L’hypertension artérielle est-elle réversible ?

Dès que vous avez l’hypertension, le traitement est à vie. L’erreur que l’on fait est celle-ci ; la personne a l’hypertension artérielle, elle vient à l’hôpital, on lui donne un traitement pour normaliser la tension et quelque temps après cette personne arrête le traitement. Et après on reçoit la même personne paralysée. Le traitement que l’on donne est comme si vous mettez un pied sur un ressort. Quand vous l’enlever, le ressort vous tape. En fait, la pression artérielle, à un moment donné sera si forte que les vaisseaux sanguins vont péter. Quand cela arrive, il y a une partie du corps que le cerveau ne reconnait plus. C’est ce qui entraine la paralysie du côté. Vous pouvez aussi faire une crise cardiaque et en mourir. Donc, dès que vous commencez le traitement, c’est à vie. Vous pouvez à un moment donné, réduire les doses de vos médicaments sous conseils de votre cardiologue. Il y a des patients qui nous disent « comme je suis un traitement traditionnel, je vais arrêter le médicament moderne ». Non, ne faites jamais cela. La médecine moderne et la médecine traditionnelle ne font pas la compétition. Il y a le moringa et l’ail qui permettent de réduire la tension artérielle. Mais dès que vous commencez, vous allez constater que la dose du traitement médical va diminuer mais on ne va jamais l’arrêter. La femme enceinte peut faire pendant la grossesse une hypertension artérielle que nous appelons éclampsie. Le médecin peut décider d’arrêter la grossesse si l’enfant se couche sur un vaisseau. Plus l’enfant grossi, plus la quantité du sang  qui doit monter est faible. Ce qui fait que la tension devient forte à l’intérieur du vaisseau. Dans 90% des cas, il faut vivre avec l’hypertension artérielle.

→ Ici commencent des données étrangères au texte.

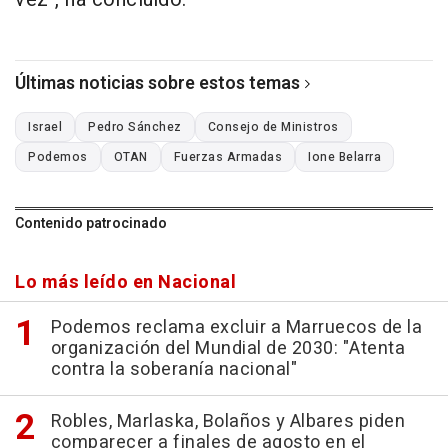
Últimas noticias sobre estos temas
Israel
Pedro Sánchez
Consejo de Ministros
Podemos
OTAN
Fuerzas Armadas
Ione Belarra
Contenido patrocinado
Lo más leído en Nacional
Podemos reclama excluir a Marruecos de la
organización del Mundial de 2030: "Atenta
contra la soberanía nacional"
Robles, Marlaska, Bolaños y Albares piden
comparecer a finales de agosto en el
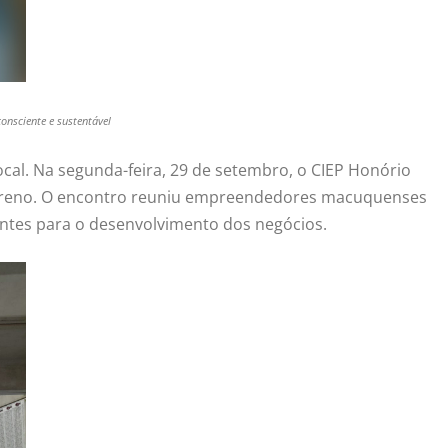
onsciente e sustentável
al. Na segunda-feira, 29 de setembro, o CIEP Honório
o Sereno. O encontro reuniu empreendedores macuquenses
antes para o desenvolvimento dos negócios.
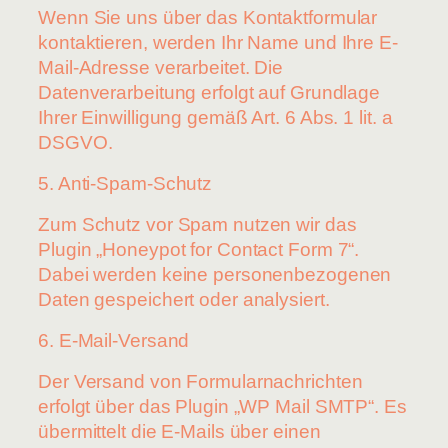
Wenn Sie uns über das Kontaktformular
kontaktieren, werden Ihr Name und Ihre E-
Mail-Adresse verarbeitet. Die
Datenverarbeitung erfolgt auf Grundlage
Ihrer Einwilligung gemäß Art. 6 Abs. 1 lit. a
DSGVO.
5. Anti-Spam-Schutz
Zum Schutz vor Spam nutzen wir das
Plugin „Honeypot for Contact Form 7“.
Dabei werden keine personenbezogenen
Daten gespeichert oder analysiert.
6. E-Mail-Versand
Der Versand von Formularnachrichten
erfolgt über das Plugin „WP Mail SMTP“. Es
übermittelt die E-Mails über einen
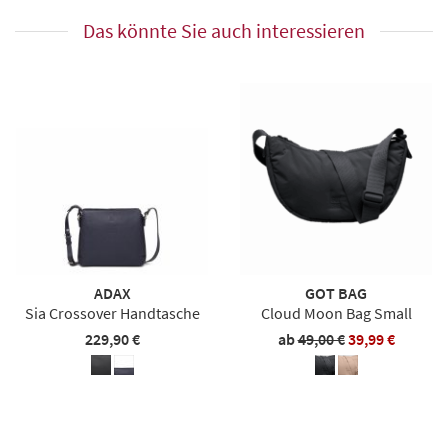
Das könnte Sie auch interessieren
ADAX
GOT BAG
Sia Crossover Handtasche
Cloud Moon Bag Small
229,90 €
ab
49,00 €
39,99 €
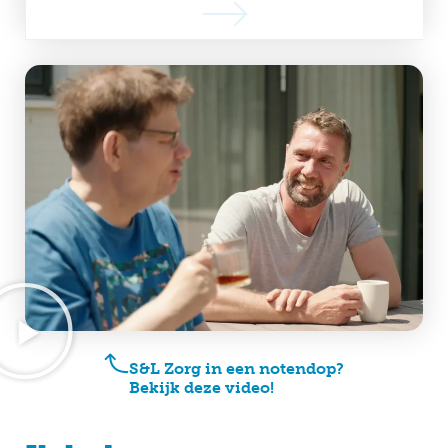
S&L Zorg in een notendop?
Bekijk deze video!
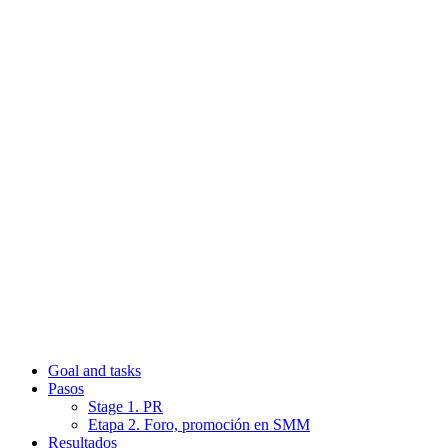
Goal and tasks
Pasos
Stage 1. PR
Etapa 2. Foro, promoción en SMM
Resultados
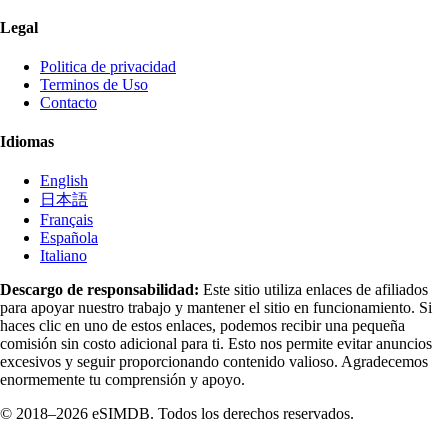
Legal
Politica de privacidad
Terminos de Uso
Contacto
Idiomas
English
日本語
Français
Española
Italiano
Descargo de responsabilidad:
Este sitio utiliza enlaces de afiliados
para apoyar nuestro trabajo y mantener el sitio en funcionamiento. Si
haces clic en uno de estos enlaces, podemos recibir una pequeña
comisión sin costo adicional para ti. Esto nos permite evitar anuncios
excesivos y seguir proporcionando contenido valioso. Agradecemos
enormemente tu comprensión y apoyo.
© 2018–2026 eSIMDB. Todos los derechos reservados.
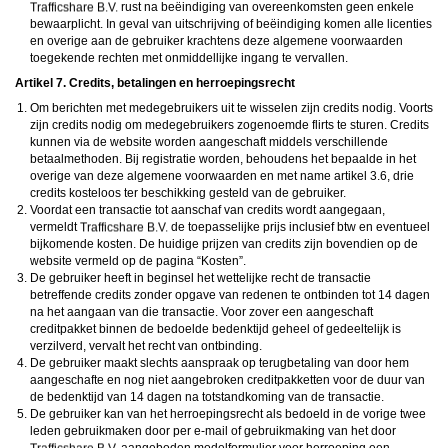
rust na beëindiging van overeenkomsten geen enkele
bewaarplicht. In geval van uitschrijving of beëindiging komen alle licenties
en overige aan de gebruiker krachtens deze algemene voorwaarden
toegekende rechten met onmiddellijke ingang te vervallen.
Artikel 7. Credits, betalingen en herroepingsrecht
Om berichten met medegebruikers uit te wisselen zijn credits nodig. Voorts
zijn credits nodig om medegebruikers zogenoemde flirts te sturen. Credits
kunnen via de website worden aangeschaft middels verschillende
betaalmethoden. Bij registratie worden, behoudens het bepaalde in het
overige van deze algemene voorwaarden en met name artikel 3.6, drie
credits kosteloos ter beschikking gesteld van de gebruiker.
Voordat een transactie tot aanschaf van credits wordt aangegaan,
vermeldt
de toepasselijke prijs inclusief btw en eventueel
bijkomende kosten. De huidige prijzen van credits zijn bovendien op de
website vermeld op de pagina “Kosten”.
De gebruiker heeft in beginsel het wettelijke recht de transactie
betreffende credits zonder opgave van redenen te ontbinden tot 14 dagen
na het aangaan van die transactie. Voor zover een aangeschaft
creditpakket binnen de bedoelde bedenktijd geheel of gedeeltelijk is
verzilverd, vervalt het recht van ontbinding.
De gebruiker maakt slechts aanspraak op terugbetaling van door hem
aangeschafte en nog niet aangebroken creditpakketten voor de duur van
de bedenktijd van 14 dagen na totstandkoming van de transactie.
De gebruiker kan van het herroepingsrecht als bedoeld in de vorige twee
leden gebruikmaken door per e-mail of gebruikmaking van het door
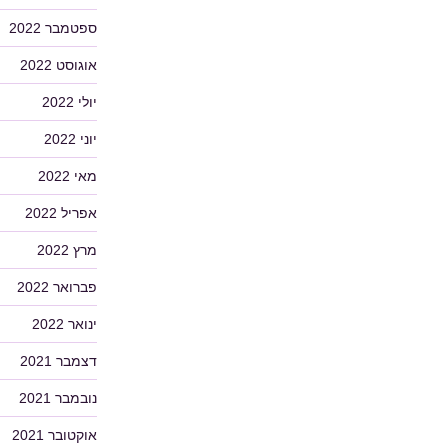
ספטמבר 2022
אוגוסט 2022
יולי 2022
יוני 2022
מאי 2022
אפריל 2022
מרץ 2022
פברואר 2022
ינואר 2022
דצמבר 2021
נובמבר 2021
אוקטובר 2021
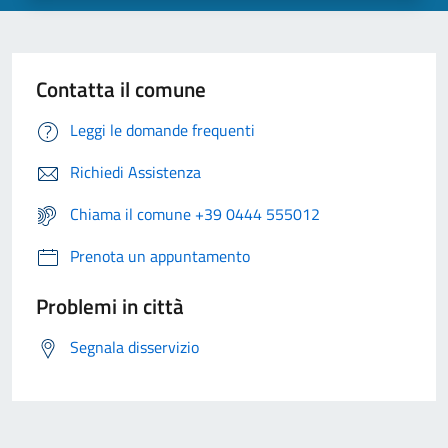
Contatta il comune
Leggi le domande frequenti
Richiedi Assistenza
Chiama il comune +39 0444 555012
Prenota un appuntamento
Problemi in città
Segnala disservizio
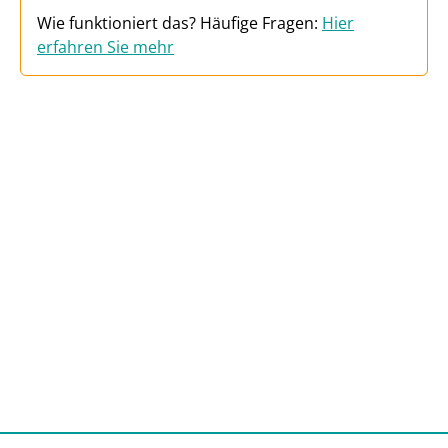
Wie funktioniert das? Häufige Fragen:
Hier
erfahren Sie mehr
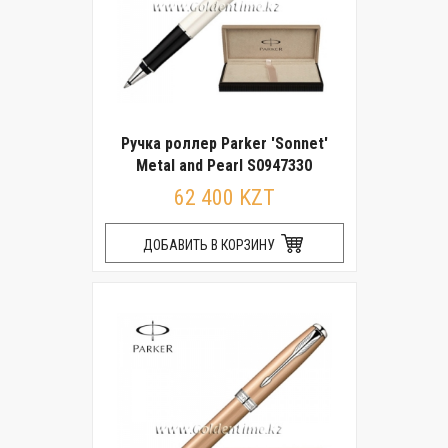
Ручка роллер Parker 'Sonnet'
Metal and Pearl S0947330
62 400 KZT
ДОБАВИТЬ В КОРЗИНУ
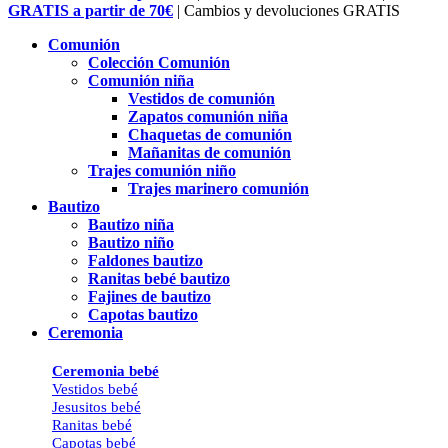
Menu
GRATIS a partir de 70€
| Cambios y devoluciones GRATIS
Comunión
Colección Comunión
Comunión niña
Vestidos de comunión
Zapatos comunión niña
Chaquetas de comunión
Mañanitas de comunión
Trajes comunión niño
Trajes marinero comunión
Bautizo
Bautizo niña
Bautizo niño
Faldones bautizo
Ranitas bebé bautizo
Fajines de bautizo
Capotas bautizo
Ceremonia
Ceremonia bebé
Vestidos bebé
Jesusitos bebé
Ranitas bebé
Capotas bebé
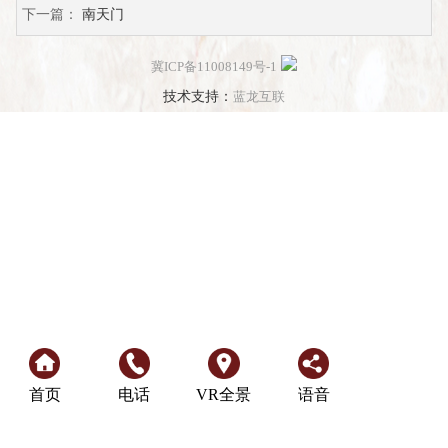
下一篇：
南天门
冀ICP备11008149号-1
技术支持：
蓝龙互联
首页
电话
VR全景
语音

Quelle attitude adopter face à quelqu’un qui fait une crise d’hypertension ?

Il faut l’envoyer urgemment à l’hôpital sans réfléchir. Sinon ses vaisseaux vont péter. Vous pouvez lui donner ses médicaments mais il faut l’envoyer immédiatement à l’hôpital parce qu’à un niveau donné, la voie orale n’est pas la solution. Il faut dans ce cas passer directement par la voie sanguine pour diminuer la pression au niveau du sang. Sinon si c’est mal traité, le patient ferra une insuffisance cardiaque, une insuffisance rénale, des accidents vasculo-cérébraux et des paralysies. Si la tension vous fait tomber et que vous mourrez, c’est encore mieux que si vous vous relevez. Par exemple, on a des personnes âgées qui traînent dans la vie. Elles ne meurent pas et deviennent une charge parce qu’il y a eu une négligence de quelques secondes.

Les pays africains mettent l’accent sur les maladies infectieuses comme le paludisme, mais si l’on ne prend garde les maladies non transmissibles que sont le diabète, les pathologies cardio-vasculaires en général, la drépanocytose, l’hypercholestérolémie sont en train de venir en force. Et cela est dû à notre alimentation ou à notre manière de faire. Si la population arrive à changer de comportement, on limitera les effets de l’hypertension artérielle et des maladies non transmissibles en général.